Public schools are—or should be—a big issue for Pakistan. The country is very poor. It isn’t a major oil producer, nor does it have much in the way of other natural resources. Other countries in similar circumstances, like South Korea, have created a competitive advantage by investing heavily in improved “human capital.” That means public education. You build up from the primary schools to secondary schools to technical training schools to universities. Furthermore, developing countries can’t afford to ignore any segment of the school-age population in this drive for prosperity. As was the case with the American and European public schools systems created in the 19th Century, girls and boys both have to go to school. Education is only part of the solution to national and individual poverty, but it is a vital part.
Pakistan needs such a basic school system: about one-quarter of its population is aged between 5 and 16 years old. It doesn’t have one.[1]
Almost half of the school age population doesn’t go to school at all. Almost all of the children not in school are girls. The law says that they are supposed to go to school. But imams and parents say that girls should not go to school. The government doesn’t bother or doesn’t dare to enforce the law.
Test scores for primary school students matter most in a country building up its schools from the bottom. In Pakistan, about half of 10 year-olds score at the level of 6 year-olds in language mastery, at the level of 7 year-olds in arithmetic. How do you make only one year or two years of progress in five years of school?

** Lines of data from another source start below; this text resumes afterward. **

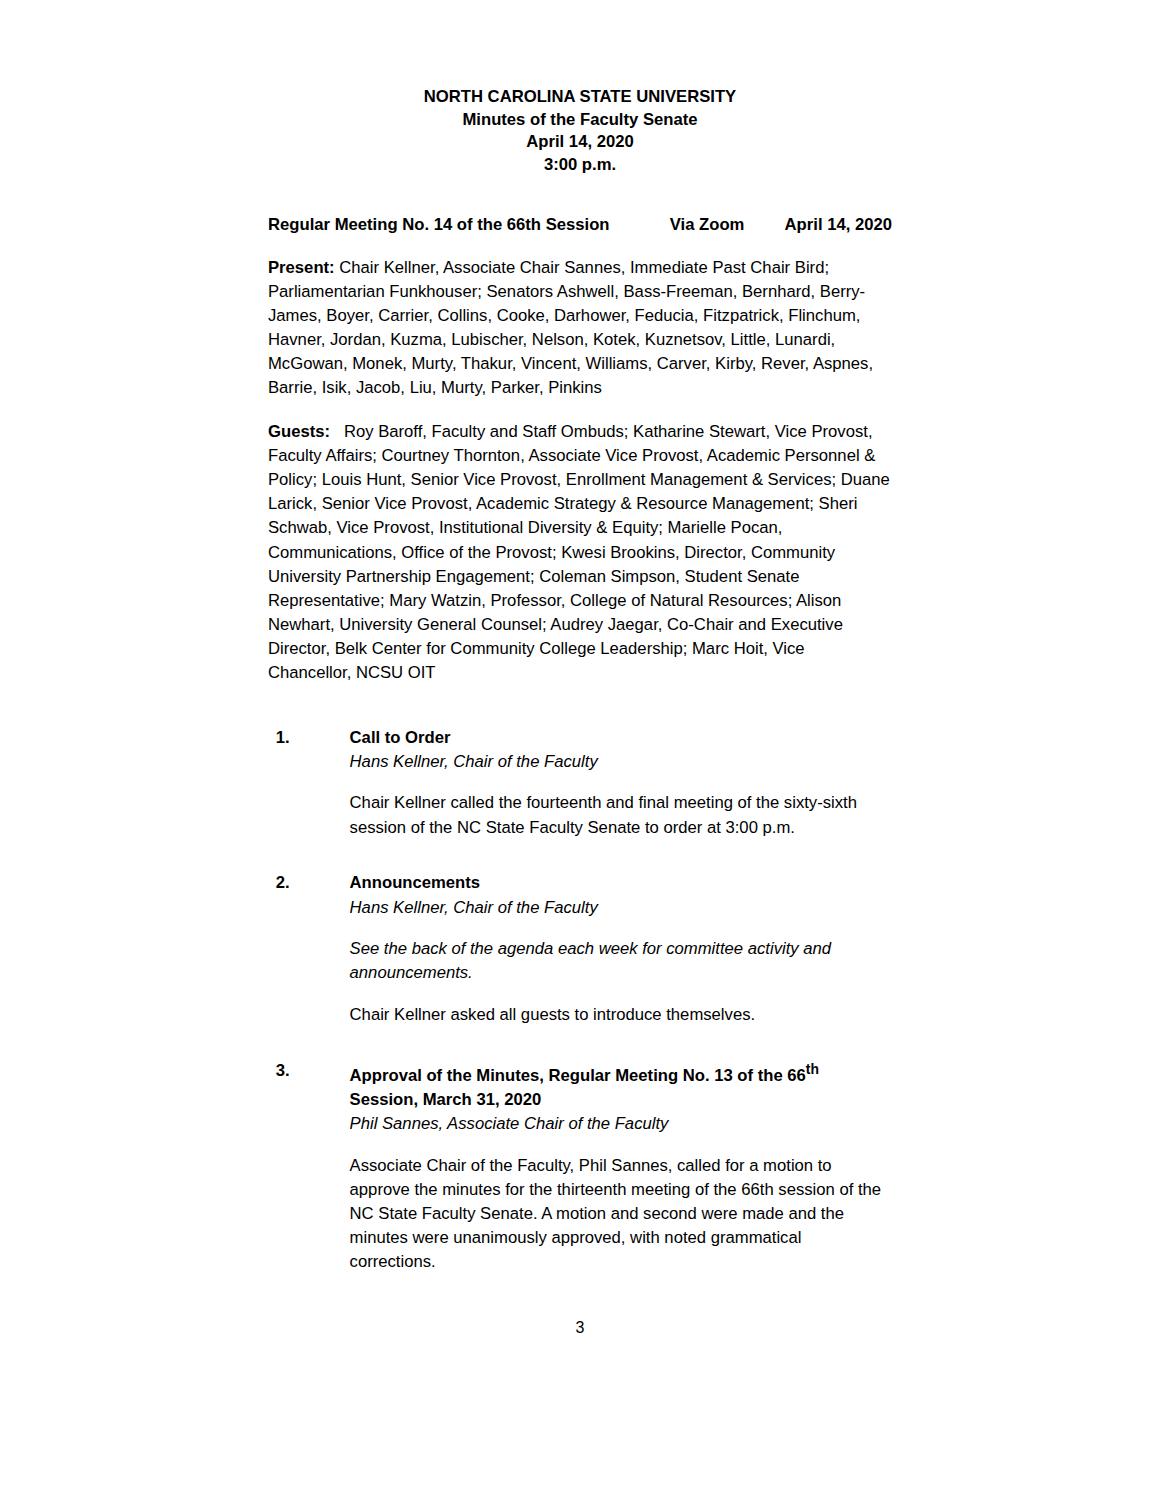NORTH CAROLINA STATE UNIVERSITY
Minutes of the Faculty Senate
April 14, 2020
3:00 p.m.
Regular Meeting No. 14 of the 66th Session Via Zoom April 14, 2020
Present: Chair Kellner, Associate Chair Sannes, Immediate Past Chair Bird; Parliamentarian Funkhouser; Senators Ashwell, Bass-Freeman, Bernhard, Berry-James, Boyer, Carrier, Collins, Cooke, Darhower, Feducia, Fitzpatrick, Flinchum, Havner, Jordan, Kuzma, Lubischer, Nelson, Kotek, Kuznetsov, Little, Lunardi, McGowan, Monek, Murty, Thakur, Vincent, Williams, Carver, Kirby, Rever, Aspnes, Barrie, Isik, Jacob, Liu, Murty, Parker, Pinkins
Guests: Roy Baroff, Faculty and Staff Ombuds; Katharine Stewart, Vice Provost, Faculty Affairs; Courtney Thornton, Associate Vice Provost, Academic Personnel & Policy; Louis Hunt, Senior Vice Provost, Enrollment Management & Services; Duane Larick, Senior Vice Provost, Academic Strategy & Resource Management; Sheri Schwab, Vice Provost, Institutional Diversity & Equity; Marielle Pocan, Communications, Office of the Provost; Kwesi Brookins, Director, Community University Partnership Engagement; Coleman Simpson, Student Senate Representative; Mary Watzin, Professor, College of Natural Resources; Alison Newhart, University General Counsel; Audrey Jaegar, Co-Chair and Executive Director, Belk Center for Community College Leadership; Marc Hoit, Vice Chancellor, NCSU OIT
Call to Order
Hans Kellner, Chair of the Faculty
Chair Kellner called the fourteenth and final meeting of the sixty-sixth session of the NC State Faculty Senate to order at 3:00 p.m.
Announcements
Hans Kellner, Chair of the Faculty
See the back of the agenda each week for committee activity and announcements.
Chair Kellner asked all guests to introduce themselves.
Approval of the Minutes, Regular Meeting No. 13 of the 66th Session, March 31, 2020
Phil Sannes, Associate Chair of the Faculty
Associate Chair of the Faculty, Phil Sannes, called for a motion to approve the minutes for the thirteenth meeting of the 66th session of the NC State Faculty Senate. A motion and second were made and the minutes were unanimously approved, with noted grammatical corrections.
3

You turn the schools into a political machine, that’s how. Right from the establishment of independence in 1947, Pakistan has botched its public school system. The school system has always been under-financed relative to needs. Then much of the funding has been diverted into the pockets of crooked politicians and their bureaucratic clients. Half of public primary schools have no electricity. Forty percent have no working toilets. A third have no drinking water.

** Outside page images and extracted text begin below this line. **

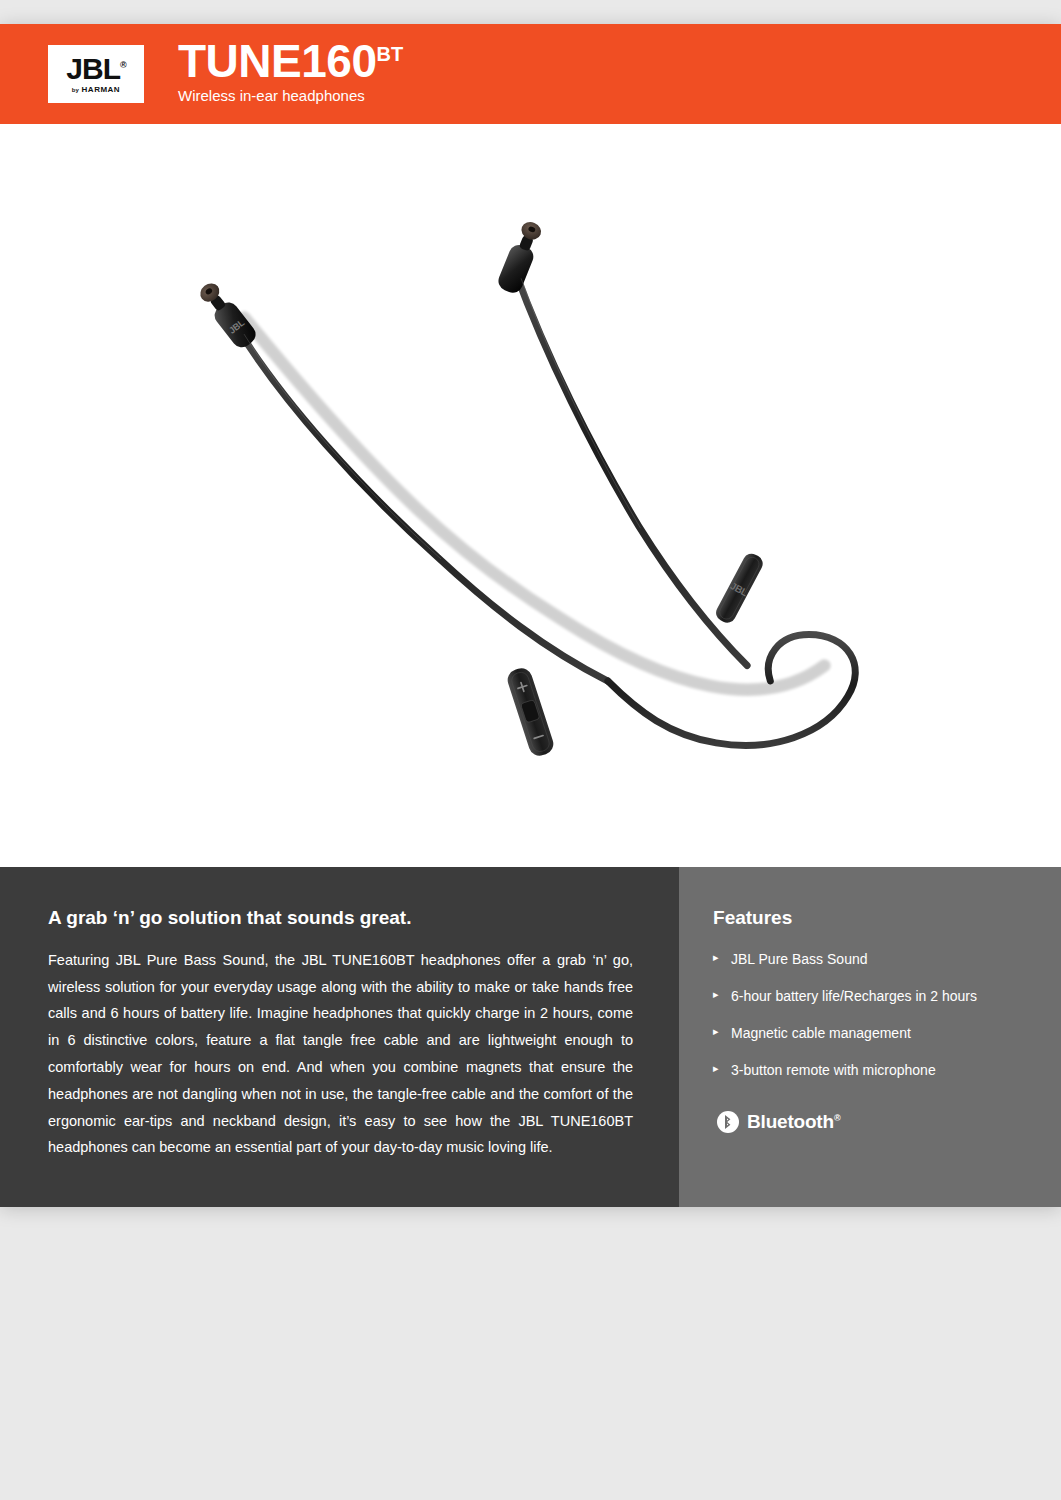JBL®
by HARMAN
TUNE160BT
Wireless in-ear headphones
JBL JBL
A grab ‘n’ go solution that sounds great.
Featuring JBL Pure Bass Sound, the JBL TUNE160BT headphones offer a grab ‘n’ go, wireless solution for your everyday usage along with the ability to make or take hands free calls and 6 hours of battery life. Imagine headphones that quickly charge in 2 hours, come in 6 distinctive colors, feature a flat tangle free cable and are lightweight enough to comfortably wear for hours on end. And when you combine magnets that ensure the headphones are not dangling when not in use, the tangle-free cable and the comfort of the ergonomic ear-tips and neckband design, it’s easy to see how the JBL TUNE160BT headphones can become an essential part of your day-to-day music loving life.
Features
JBL Pure Bass Sound
6-hour battery life/Recharges in 2 hours
Magnetic cable management
3-button remote with microphone
Bluetooth®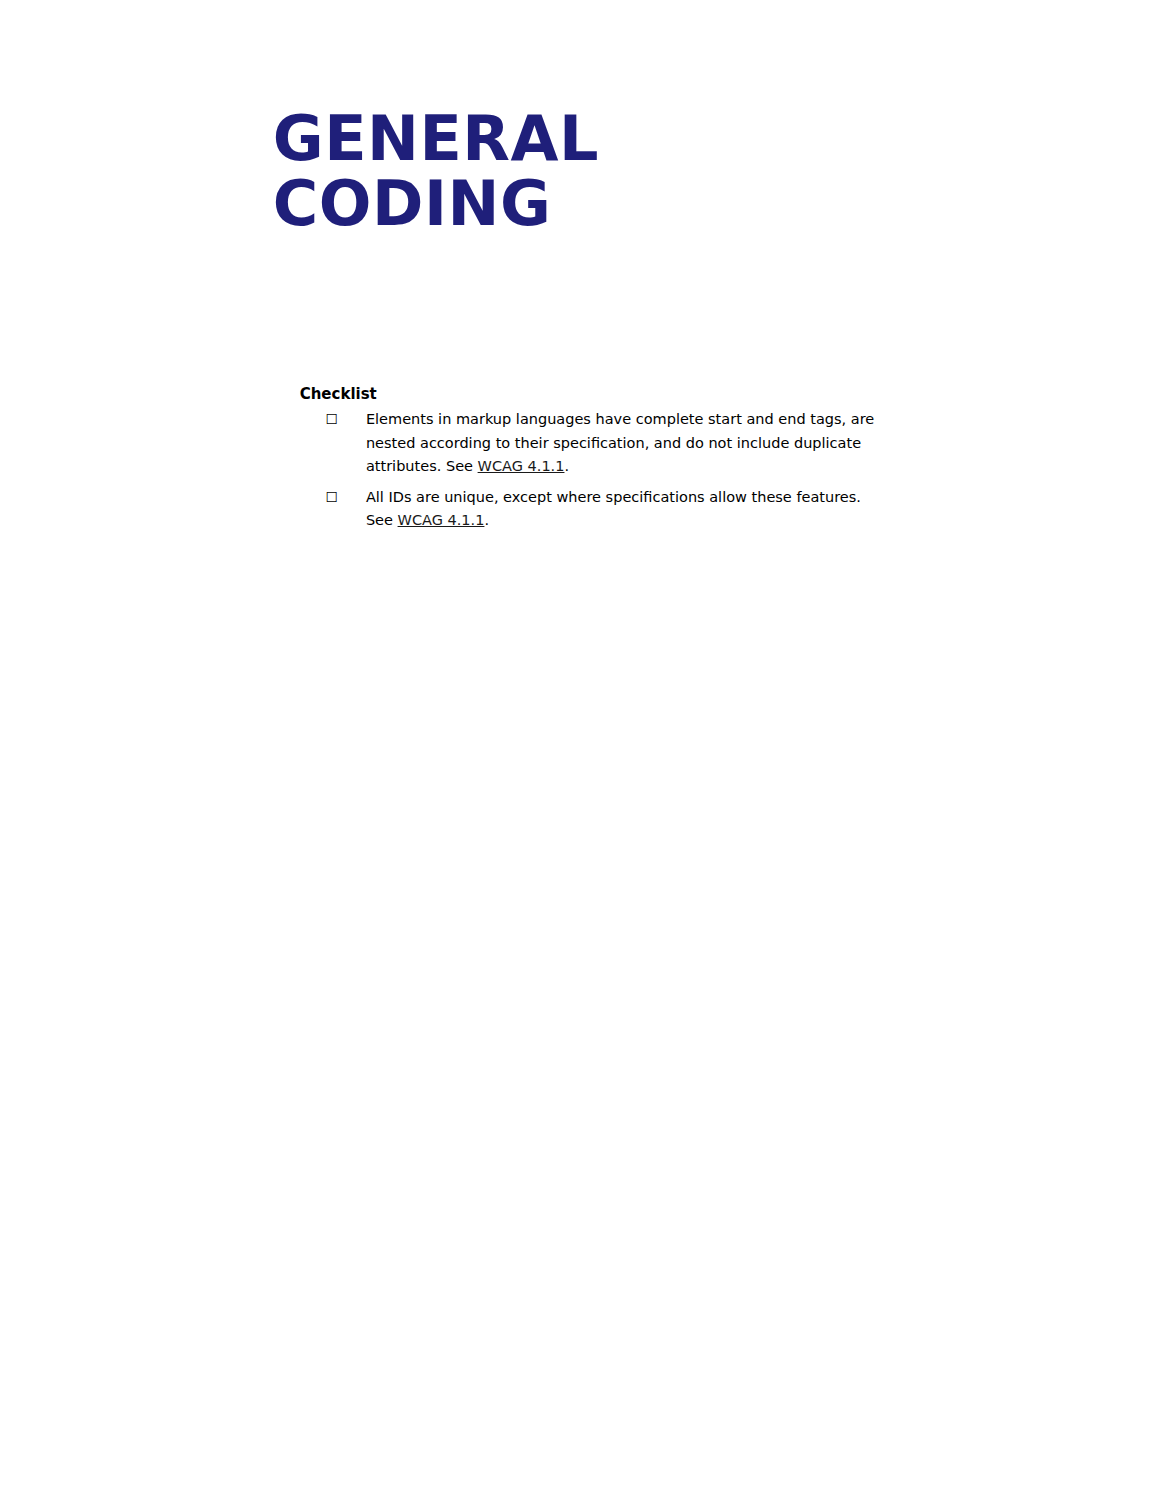GENERAL CODING
Checklist
Elements in markup languages have complete start and end tags, are nested according to their specification, and do not include duplicate attributes. See WCAG 4.1.1.
All IDs are unique, except where specifications allow these features. See WCAG 4.1.1.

Jobs as school teachers became a plum awarded to political supporters and nephews. Usually the teacher’s salary goes to the man who got him the job, while the teacher sells off whatever school resources fall into his grasp and takes another job. So, Pakistan has schoolrooms with students, but without teachers or books or desks. In the 1970s and 1980s the national government played to a rising religious tide by “Islamizing” the school curriculum.
Everyone knows that the schools are a disaster. Malala Yousafzai was campaigning against the many failings of the school system when she came to the attention of the Taliban. Many powerful people have a vested interest in the disaster continuing. Is it fair to ask if the government of Pakistan put the Taliban up to shooting Malala Yousafzai so that it wouldn’t have to do the work itself?
Pakistan isn’t the only developing country with a disdain for public education or for school girls. Aravind Adiga’s novel of contemporary India, The White Tiger, scalded Indian opinion exactly because it told so many truths about the country, the schools included. The kidnapping of hundreds of school-girls by the Nigerian Islamist movement Bozo Haram[2] is telling about the attitude of Islamists. The slack response of the Nigerian government is even more telling about the attitude of an elite pre-occupied with stealing oil revenues.
It’s worth comparing these places with Japan, China, South Korea, and even Turkey.
[1] Mosharraf Zaidi, “How Pakistan Fails Its Children,” NYT, 15 October 2014.
[2] Yes, I know, but did you ever see that guy on television?